|
Preconceitos revelados em olhares, gestos, palavras, se repetem cotidianamente, com muita naturalidade e crueldade. Dizer piadas que desqualificam negros, indígenas, ciganos, pessoas com deficiências, meninas, mulheres, é comportamento frequente em diferentes instâncias da sociedade. Até mesmo em estabelecimentos de ensino.
É possível que quem costume ler o que escrevo se pergunte: de novo? não tem ela outro assunto?! Asseguro-lhes que quisera mudar de assunto, mas as persistentes manifestações racistas, homofóbicas, também depreciativas de pessoas empobrecidas, assim como de deficientes, não me deixam calar. Asseguro-lhes que na condição de mulher negra, militante do Movimento Negro Brasileiro, professora que fui de adolescentes e jovens, não consigo mudar de assunto enquanto o racismo e toda sorte de discriminações continuar perturbando, destruindo projetos, quando não ceifando vidas. Como tenho afirmado insistentemente, combater o racismo não é um projeto pessoal, tampouco restrito a afrodescendentes e africanos, a povos originários das Américas, os indígenas, a aborígenes. Quando lutamos por reconhecimento e respeito devidos a cada pessoa, pelo direito de todos viverem e se comunicarem de acordo com sua raiz étnico-racial predominante, é porque entendemos ser obrigação da sociedade, na diversidade de sua composição, combater o racismo, bem como toda sorte de discriminações.
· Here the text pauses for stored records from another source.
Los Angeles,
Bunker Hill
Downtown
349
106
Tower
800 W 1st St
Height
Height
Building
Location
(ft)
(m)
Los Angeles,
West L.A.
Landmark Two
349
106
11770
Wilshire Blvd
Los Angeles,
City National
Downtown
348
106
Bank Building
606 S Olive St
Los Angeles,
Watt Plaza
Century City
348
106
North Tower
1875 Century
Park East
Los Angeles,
Dizendo de outra maneira, não cabe, unicamente a grupos e pessoas discriminados e a seus aliados, denunciar discriminações e decorrentes sofrimentos, propor meios para superá-los. Combater o racismo e toda sorte de discriminações, precisa, urgentemente, constituir um projeto prioritário da sociedade. Insisto, não bastam unicamente atitudes e orientações de famílias, iniciativas de comunidades, de entidades de movimentos sociais, ou de um ou outro docente.
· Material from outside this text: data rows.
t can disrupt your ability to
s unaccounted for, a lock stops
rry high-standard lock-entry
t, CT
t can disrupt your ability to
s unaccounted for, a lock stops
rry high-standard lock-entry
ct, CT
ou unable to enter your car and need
Políticas públicas curriculares, como as estabelecidas pelo Conselho Nacional de Educação no Brasil, são fundamentais para garantia de direitos e combate ao racismo e a discriminações, no entanto sem metas incluídas, periodicamente avaliadas, no planejamento pedagógico dos estabelecimentos de ensino, nos planos curriculares e decorrentes atividades de ensino de cada professor, muito pouco se alcançará. A educação das relações étnico-raciais, enquanto processos educativos escolares, foi sendo concebida e posta em prática, ao longo do século XX, principalmente por professoras e professores negros. Muitas dessas experiências não ultrapassaram as portas de salas de aula, até passarem a ser valorizadas por estudos e pesquisas. Enquanto ideologia, a educação das relações étnico-raciais, no Brasil, se constrói em discursos do Movimento Social Negro, que tendo em conta as mencionadas experiências pedagógicas, desenvolve discurso que busca aliar princípios de militância antirracista com princípios pedagógicos de valorização da história e cultura de pessoas e povos africanos e afrodescendentes. Enquanto corpo teórico, a educação das relações étnico-raciais resulta de pesquisas empenhadas em compreender, avaliar processos educativos decorrentes de militância antirracista e de práticas pedagógicas escolares, universitárias.
Repetidos e renovados atos de racismo, do século XVI a nossos dias, obrigam a reconhecer, entre os brasileiros e brasileiras, incapacidade, ou falta de vontade de respeitar ideias, compreender, a partir da história própria de cada grupo social, jeitos distintos de construir cidadania, de estabelecer relações sociais, de projetar a sociedade em que vivem. Há que se admitir que repetidas e renovadas relações de opressão, forjadas com base em preconceitos, têm criado, reforçado barreiras que impossibilitam estabelecer, negociar propósitos, metas, formas de ação, projetar resultados que a todos beneficie. Preconceitos revelados em olhares, gestos, palavras, se repetem cotidianamente, com muita naturalidade e crueldade. Dizer piadas que desqualificam negros, indígenas, ciganos, pessoas com deficiências, meninas, mulheres, é comportamento frequente em diferentes instâncias da sociedade. Até mesmo em estabelecimentos de ensino, da educação infantil às universidades, se admitem, quando não se cultivam, com espontaneidade, preconceitos, discriminações negativas. Vê-se, em sofrimentos que gestos, olhares, palavras depreciativas, discriminações sexistas, racistas provocam motivos para piadas, desqualificações. Diante deste quadro que se repete, embora denunciado insistentemente, pergunta-se: quem está negligenciando a responsabilidade de construir relações respeitosas e de colaboração entre pessoas e grupos sociais? que barreiras, há de se demover, superar, a fim de construir engajamento de pais, professores, todas as pessoas, independentemente de faixa etária, posição social e política, para combater racismos e discriminações?